Robinson will return to the Comox Valley to be present for performances Nov. 21 and 22 of Red Rock Diner, musical theatre that relives Red’s role in introducing 1950s rock and roll to the West Coast.

Awkward and shy at 14, he had blossomed enough three years later that he landed his first radio-announcing job at CJOR in Vancouver.

He displayed a passion for rock and roll and knowledge about the brash new sounds that left older radio people in the dust.

Inducted onto the Comox Valley Walk of Achievement in 2006, Robinson revisits the area periodically, most recently as the grand marshal of the 2015 Canada Day parade.

He vividly recalls living in the Mud Bay part of Fanny Bay, where his father Gordon worked at a shingle mill.

Moving with his family from Fanny Bay to Vancouver when he was “six or seven,” Robinson knew at an early age he wanted to be an entertainer.

“Don’t fight who you are,” he advises.

The legendary DJ is still on the air in his 70s, hosting a show called Red Rock Diner on Sundays at noon on CISL (650 AM).

The musical Red Rock Diner by playwright Dean Regan, which previously launched Michael Buble’s singing career, stars Jesse Martyn as Red. Five teens come of age while Robinson plays the biggest hits of the time.

The presentation by Vancouver’s Arts Club Theatre Company in Courtenay after performances in a dozen other B.C. communities is set in Vancouver in 1957 by which time Robinson had been on the air for three years.

Reaction to Red’s activities was decidedly mixed.

“The kids we were playing to just loved it, went crazy and got excited,” he recalls. “The adults, of course, looked at it with disdain.

“The more the parents hated it, the more the kids liked it.”

Considering how sophisticated yet cynical our society has become, does Robinson miss the innocence of those early days of rock and roll?

“You can call it innocence; I just call it social contact. We’re losing it rapidly,” he responds.

“Our group grew up in the best of times, simple times. We didn’t look for the next magical machine or gimmick. Going to a movie was a big deal.

“Now that may sound corny and retrospective, but people got along with each other. You’d line up at the theatre and there’s all your friends from school. Just a good time.”

The Arts Club Theatre Company of Vancouver performs Red Rock Diner on Nov. 21 and 22 at the Sid Williams Theatre in Courtenay as part of the Sid’s Blue Circle Series.

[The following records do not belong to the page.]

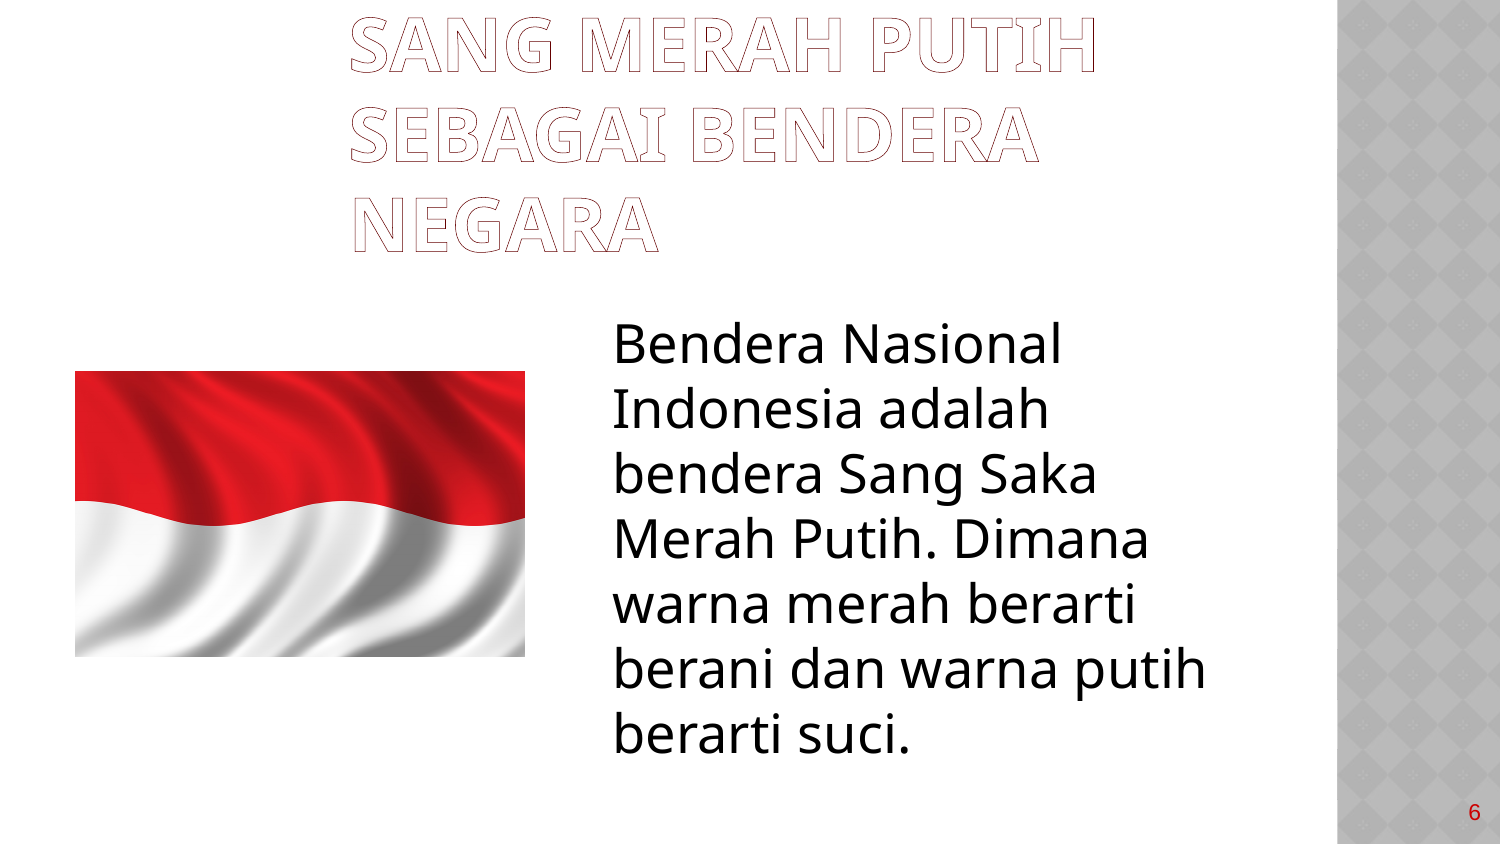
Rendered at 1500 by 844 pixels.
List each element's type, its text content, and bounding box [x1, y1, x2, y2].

slide_number 6 [1391, 779, 1482, 844]
picture [74, 371, 526, 657]
title Sang Merah Putih Sebagai Bendera Negara [348, 164, 1301, 267]
list Bendera Nasional Indonesia adalah bendera Sang Saka Merah Putih. Dimana warna merah berarti berani dan warna putih berarti suci. [537, 309, 1263, 760]
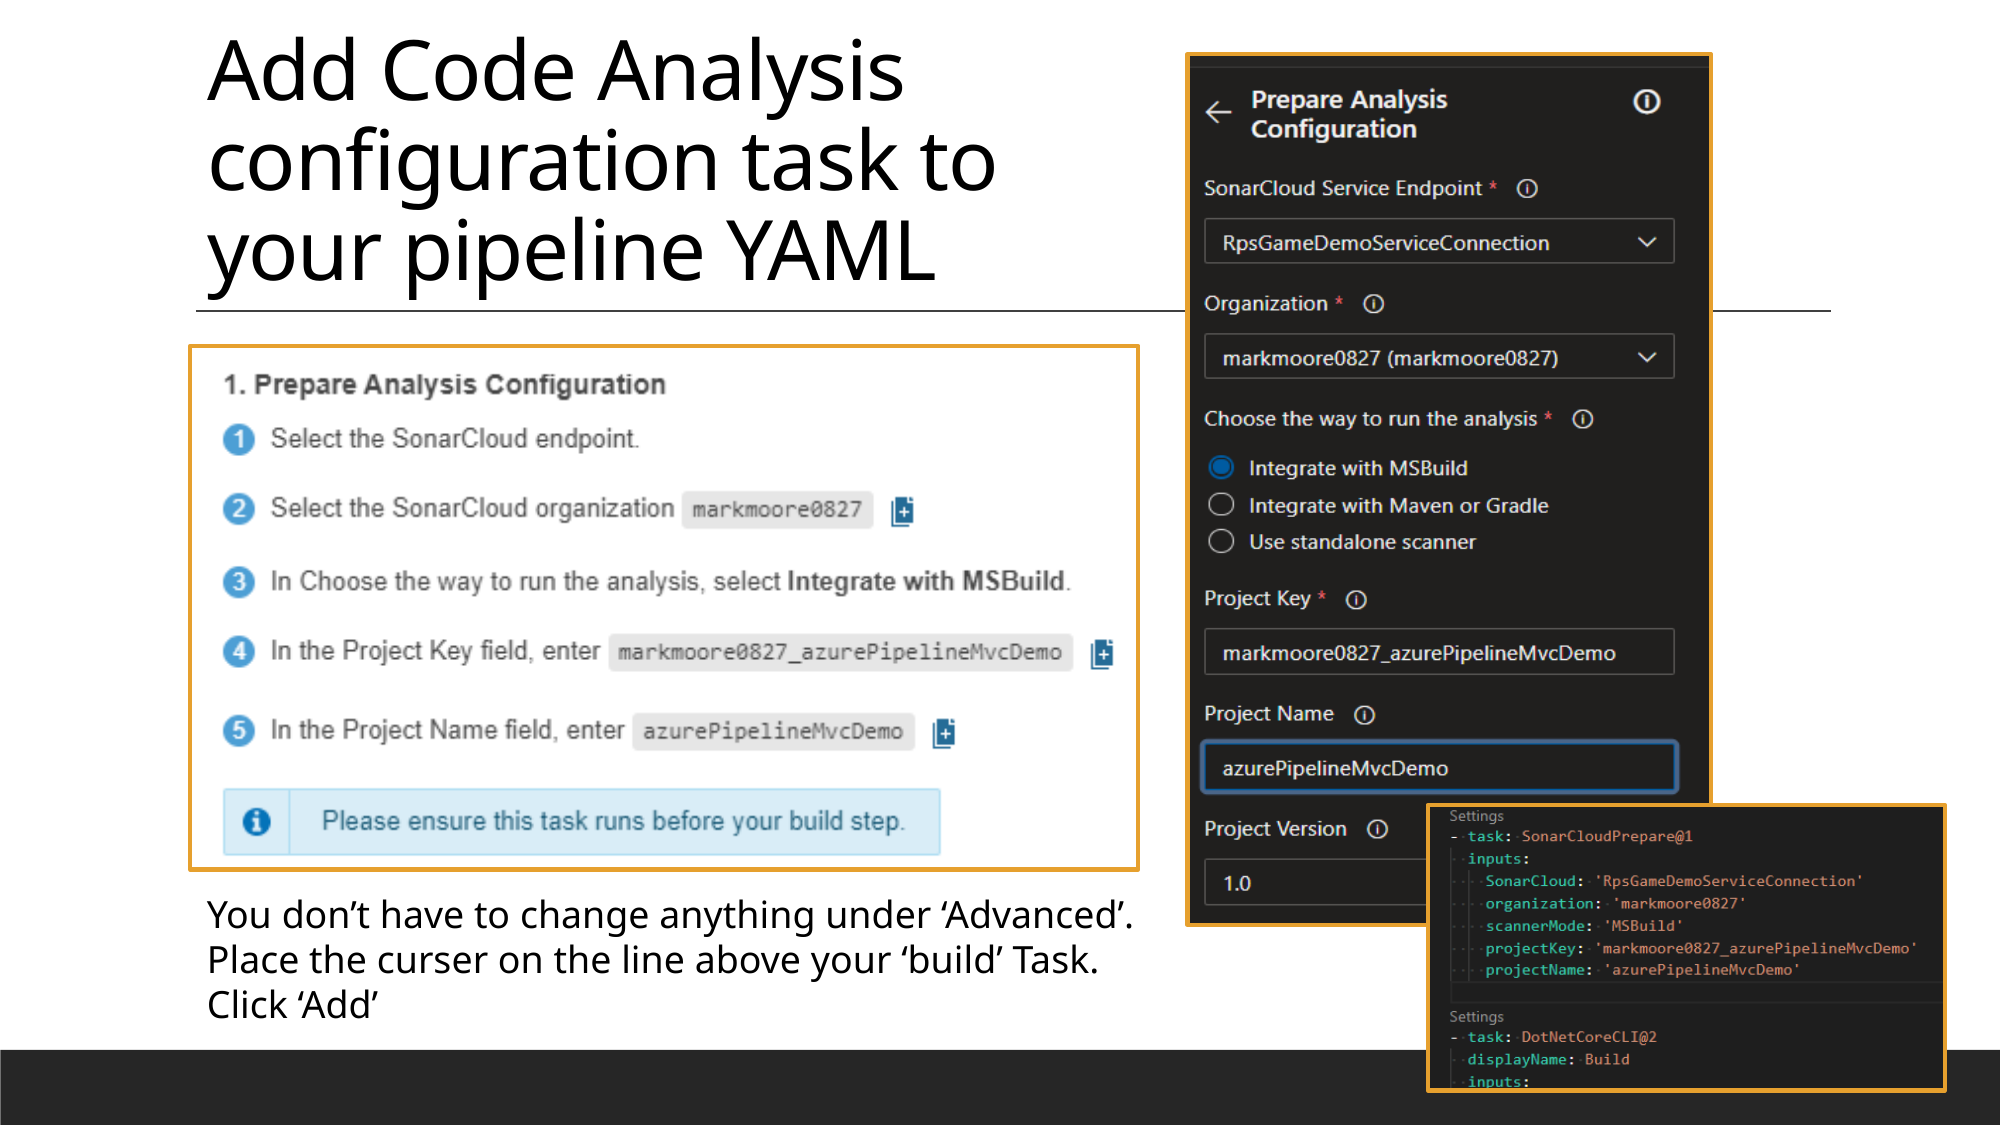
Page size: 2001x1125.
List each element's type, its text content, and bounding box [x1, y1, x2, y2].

picture [1188, 55, 1944, 1089]
title Add Code Analysis configuration task to your pipeline YAML [192, 14, 1109, 307]
text_box You don’t have to change anything under ‘Advanced’. Place the curser on the line above your ‘build’ Task. Click ‘Add’ [192, 867, 1156, 1050]
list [191, 347, 1137, 868]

“The energy, these kids alone, is just unbelievable,” Robinson praises. “The feedback I get is, ‘love the music’ No. 1. No. 2, ‘I’ve never seen so much energy displayed in a musical.’”

He and his wife will attend a presentation in Cowichan and both shows at the Sid.

“We’ll just take those three or four days and visit some old haunts. The Sid is a special theatre. I really love the Sid.”